My experience working in the resturant industry

Angie Twombly, Editor-in-Chief

I started working in a restaurant at the ripe age of 14. After only six months at a local fast-food place, I took a hosting position for a huge restaurant franchise.

This goes without saying, but I love my job, and I have it better than many people (at least from the stories I have heard on TikTok), but this does not mean there are no stories to tell.

Starting a job so young comes with a lot of disadvantages, mostly not being able to work certain hours. This caused a lot of my co-workers to look at me differently because I worked shorter shifts and from my understanding, they saw me as “not being able to do as much.”

Let me make this clear, I am a hard worker, always have been, and I take it very personally when I am looked down upon.
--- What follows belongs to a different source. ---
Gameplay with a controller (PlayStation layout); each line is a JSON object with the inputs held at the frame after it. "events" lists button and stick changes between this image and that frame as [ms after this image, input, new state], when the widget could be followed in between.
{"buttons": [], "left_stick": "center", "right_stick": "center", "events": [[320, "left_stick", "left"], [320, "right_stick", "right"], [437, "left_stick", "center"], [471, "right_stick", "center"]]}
There came a point where I had a coworker shove me out of the way and preceded to boss me around as if she were not capable of doing anything herself.

I mean be real.

Aside from small instances, most of my coworkers have become some of my favorite people.

Some people, however, are not my favorite, and those are food delivery workers (UberEATS, Door dash, Grub hub).

The first bad experience I had with one was on a Friday night, one of the busiest nights of the week.

The worker came in and was told that it would take about ten minutes for his order to be ready. When this food was not ready, he became upset and began yelling at me for “not doing my job right,” and “making him wait so long.”

Then he screamed at me as he kicked the door open with the food in his hand.

In another instance, a delivery person told me I should be back in the kitchen helping so I could get her food out faster. When I told her how I was unable to do so, she called me a derogatory word and then walked off.

Food delivery, among other things, is not the only thing I have had to experience.

Being a restaurant, we also have a “take-out” option which in some ways is similar to food delivery except the customer comes in themselves.

They can choose to either call in the order, or place it online but either way, it means face-to-face interaction.

When taking phone orders many people either do not speak loud enough or don’t remember what they ordered by the time they get here.

In one case I had a woman call in an order, and as I always do, I read the order back multiple times. By the time they picked up their order, it was completely “wrong.”

Admittedly mistakes do happen, but not on a whole order, I am not that dumb.

My favorite takeout order experience is when a woman called complaining because a 25-cent sauce was missing from her order, and she wanted a refund. After putting her on hold with a manager and explaining to her that we cannot refund such a small amount she started complaining about more things that made no sense with her order.

Some people just go gold digging sometimes, and I really could not explain how many times this has happened.

It is just unbelievable.

Since I am a host, my main duty is to bring customers to a table and supply them with menus. As a bigger company, we do use iPads, and applications such as “Spot On,” to organize our tables, our waitlist, and our reservations.

Customers tend to get aggravated often when we explain why there are no available tables, or they get upset when we tell them there will be a wait.

Luckily, our system sends out text message reminders when tables are ready but that does not make anyone less impatient.

People tend to forget about the table or ignore the text message, so when we give away their table, they walk in screaming at us for not trying to find them or not instantly giving them a table. Now we do give a 15-minute waiting period past the time we send the reminder for them to show up, so given it is our job to do so, we try to be as reasonable as possible.

Often time managers must step in because customers do not understand how restaurant service works. Especially with reservations, you often hear “Well those tables are empty,” and “Why can’t you just move them?”

There are also often people who will lie about their party size, simply not include their very alive child, or add people to a table at the last minute. This makes my job as a host very irritating because servers tend to get very upset when they have to deal with things or people that are unexpected. This also means having to move every other table around because “the customer is always right.”

There are also particularly good days at my job as well. With so many people coming in I can meet people from around the world, see new styles, make conversation, and am often complimented a lot (like I need that ego boost).

Working in customer service has made me confident in talking to people, dressing out more often, and improving my social skills.

I even recently expanded my horizons and began working as a server assistant/ table busser, which means big tips, and learning to work at a faster pace which could help me in the future with other jobs.

Even through these bad experiences, I wouldn’t give up my job for anything, and at the end of the day, they make really good stories.